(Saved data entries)
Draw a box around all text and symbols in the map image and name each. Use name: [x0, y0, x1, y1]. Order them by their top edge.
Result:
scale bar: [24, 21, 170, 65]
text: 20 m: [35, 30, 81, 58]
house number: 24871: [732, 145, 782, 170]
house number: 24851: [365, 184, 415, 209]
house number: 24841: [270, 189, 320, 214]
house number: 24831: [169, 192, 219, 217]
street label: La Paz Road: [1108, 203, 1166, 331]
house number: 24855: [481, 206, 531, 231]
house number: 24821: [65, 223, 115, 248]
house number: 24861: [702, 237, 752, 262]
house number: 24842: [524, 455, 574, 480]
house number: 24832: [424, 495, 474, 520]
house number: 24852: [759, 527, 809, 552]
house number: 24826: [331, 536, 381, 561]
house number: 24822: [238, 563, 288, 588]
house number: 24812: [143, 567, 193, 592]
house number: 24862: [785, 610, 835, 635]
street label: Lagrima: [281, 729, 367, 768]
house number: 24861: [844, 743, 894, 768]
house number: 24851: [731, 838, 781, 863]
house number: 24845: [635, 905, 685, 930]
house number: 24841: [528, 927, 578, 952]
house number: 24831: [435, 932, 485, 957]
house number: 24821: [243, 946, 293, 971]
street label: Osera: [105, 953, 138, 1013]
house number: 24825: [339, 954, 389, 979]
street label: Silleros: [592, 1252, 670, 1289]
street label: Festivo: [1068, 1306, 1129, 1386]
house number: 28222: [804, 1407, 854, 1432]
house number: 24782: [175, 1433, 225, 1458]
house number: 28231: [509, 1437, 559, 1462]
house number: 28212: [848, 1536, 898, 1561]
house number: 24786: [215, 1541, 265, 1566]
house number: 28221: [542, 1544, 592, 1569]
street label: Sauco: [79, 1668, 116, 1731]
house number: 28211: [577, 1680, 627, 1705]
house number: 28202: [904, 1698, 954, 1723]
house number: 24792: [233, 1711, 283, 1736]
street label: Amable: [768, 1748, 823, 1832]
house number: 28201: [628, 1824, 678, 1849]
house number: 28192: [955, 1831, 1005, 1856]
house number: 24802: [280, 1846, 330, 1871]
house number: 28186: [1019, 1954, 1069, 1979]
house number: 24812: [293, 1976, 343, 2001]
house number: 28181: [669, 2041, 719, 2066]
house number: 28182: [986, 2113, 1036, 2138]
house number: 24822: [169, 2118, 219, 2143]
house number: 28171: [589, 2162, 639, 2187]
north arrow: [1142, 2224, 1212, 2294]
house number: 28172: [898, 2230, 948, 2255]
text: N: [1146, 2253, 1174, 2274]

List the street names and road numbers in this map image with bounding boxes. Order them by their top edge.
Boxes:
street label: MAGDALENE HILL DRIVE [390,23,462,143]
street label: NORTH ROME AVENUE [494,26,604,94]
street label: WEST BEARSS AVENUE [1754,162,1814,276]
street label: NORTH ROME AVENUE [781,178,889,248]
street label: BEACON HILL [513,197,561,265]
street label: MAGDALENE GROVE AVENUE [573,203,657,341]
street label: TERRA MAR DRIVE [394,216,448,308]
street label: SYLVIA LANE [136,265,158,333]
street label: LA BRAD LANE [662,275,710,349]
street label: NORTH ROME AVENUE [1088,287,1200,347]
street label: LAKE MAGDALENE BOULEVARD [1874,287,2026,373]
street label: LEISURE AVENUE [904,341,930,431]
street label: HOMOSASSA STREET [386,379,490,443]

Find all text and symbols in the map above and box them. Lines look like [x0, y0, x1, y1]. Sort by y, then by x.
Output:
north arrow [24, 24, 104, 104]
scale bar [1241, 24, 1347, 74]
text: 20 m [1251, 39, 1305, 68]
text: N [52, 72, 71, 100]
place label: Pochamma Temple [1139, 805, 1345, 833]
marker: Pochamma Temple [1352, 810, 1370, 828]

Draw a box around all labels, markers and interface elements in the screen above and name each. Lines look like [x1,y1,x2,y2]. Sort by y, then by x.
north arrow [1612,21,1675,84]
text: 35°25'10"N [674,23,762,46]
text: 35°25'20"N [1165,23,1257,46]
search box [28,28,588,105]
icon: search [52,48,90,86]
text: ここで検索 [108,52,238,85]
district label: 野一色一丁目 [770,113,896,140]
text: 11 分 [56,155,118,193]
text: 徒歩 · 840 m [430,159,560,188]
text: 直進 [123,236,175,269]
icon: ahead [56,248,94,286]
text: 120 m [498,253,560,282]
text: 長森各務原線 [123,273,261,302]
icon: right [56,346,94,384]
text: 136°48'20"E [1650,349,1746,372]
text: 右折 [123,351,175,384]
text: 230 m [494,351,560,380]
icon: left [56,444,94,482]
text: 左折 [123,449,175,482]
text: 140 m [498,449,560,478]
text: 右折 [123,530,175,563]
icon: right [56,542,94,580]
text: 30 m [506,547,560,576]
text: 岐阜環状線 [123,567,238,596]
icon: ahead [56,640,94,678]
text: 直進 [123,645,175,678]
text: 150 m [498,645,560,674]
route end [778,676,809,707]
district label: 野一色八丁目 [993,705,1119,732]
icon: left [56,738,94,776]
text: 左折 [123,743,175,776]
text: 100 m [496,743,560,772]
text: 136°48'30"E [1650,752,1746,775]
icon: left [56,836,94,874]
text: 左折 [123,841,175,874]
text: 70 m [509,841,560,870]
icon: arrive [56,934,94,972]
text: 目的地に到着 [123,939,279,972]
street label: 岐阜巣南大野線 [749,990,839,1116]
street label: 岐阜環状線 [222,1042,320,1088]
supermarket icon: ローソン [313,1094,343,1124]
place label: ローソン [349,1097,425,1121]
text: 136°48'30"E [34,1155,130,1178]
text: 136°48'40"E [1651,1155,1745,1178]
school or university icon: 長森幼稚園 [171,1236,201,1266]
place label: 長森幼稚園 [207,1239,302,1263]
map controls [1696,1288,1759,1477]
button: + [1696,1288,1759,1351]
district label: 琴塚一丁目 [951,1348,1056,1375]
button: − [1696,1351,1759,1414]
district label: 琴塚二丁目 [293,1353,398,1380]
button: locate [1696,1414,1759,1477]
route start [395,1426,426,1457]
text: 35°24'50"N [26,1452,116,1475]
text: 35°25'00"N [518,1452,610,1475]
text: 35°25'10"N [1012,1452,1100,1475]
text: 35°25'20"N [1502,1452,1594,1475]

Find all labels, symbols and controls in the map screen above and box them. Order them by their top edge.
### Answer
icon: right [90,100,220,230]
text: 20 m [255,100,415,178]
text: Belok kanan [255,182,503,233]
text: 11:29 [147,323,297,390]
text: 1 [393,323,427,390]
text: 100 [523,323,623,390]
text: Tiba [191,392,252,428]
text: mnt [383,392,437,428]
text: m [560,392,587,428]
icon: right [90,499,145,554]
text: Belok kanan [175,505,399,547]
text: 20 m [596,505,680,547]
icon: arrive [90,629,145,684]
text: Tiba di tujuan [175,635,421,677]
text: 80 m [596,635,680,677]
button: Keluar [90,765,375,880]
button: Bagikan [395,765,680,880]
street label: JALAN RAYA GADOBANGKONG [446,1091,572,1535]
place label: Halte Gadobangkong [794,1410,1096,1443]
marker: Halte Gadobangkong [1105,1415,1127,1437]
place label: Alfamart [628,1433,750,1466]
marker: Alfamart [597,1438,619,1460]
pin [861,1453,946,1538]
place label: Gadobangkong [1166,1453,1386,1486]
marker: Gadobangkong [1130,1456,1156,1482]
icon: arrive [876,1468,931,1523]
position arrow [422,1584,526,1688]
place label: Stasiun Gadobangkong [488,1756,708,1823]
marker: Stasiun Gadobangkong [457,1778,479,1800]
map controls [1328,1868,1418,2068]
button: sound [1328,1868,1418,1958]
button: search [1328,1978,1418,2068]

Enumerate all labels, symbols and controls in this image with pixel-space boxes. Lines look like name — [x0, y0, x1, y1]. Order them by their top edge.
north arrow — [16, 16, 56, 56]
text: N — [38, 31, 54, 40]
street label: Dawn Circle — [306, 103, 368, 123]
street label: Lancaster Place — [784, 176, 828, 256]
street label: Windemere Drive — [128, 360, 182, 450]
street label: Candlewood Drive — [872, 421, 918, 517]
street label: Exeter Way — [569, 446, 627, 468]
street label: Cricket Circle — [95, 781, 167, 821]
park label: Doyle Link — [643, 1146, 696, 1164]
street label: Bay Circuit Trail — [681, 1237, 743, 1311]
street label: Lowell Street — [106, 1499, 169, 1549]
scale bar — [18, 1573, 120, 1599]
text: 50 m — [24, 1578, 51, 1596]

* _Work instruction_
Write only the number of lines in the records that include the word "look".

* _Reply_
3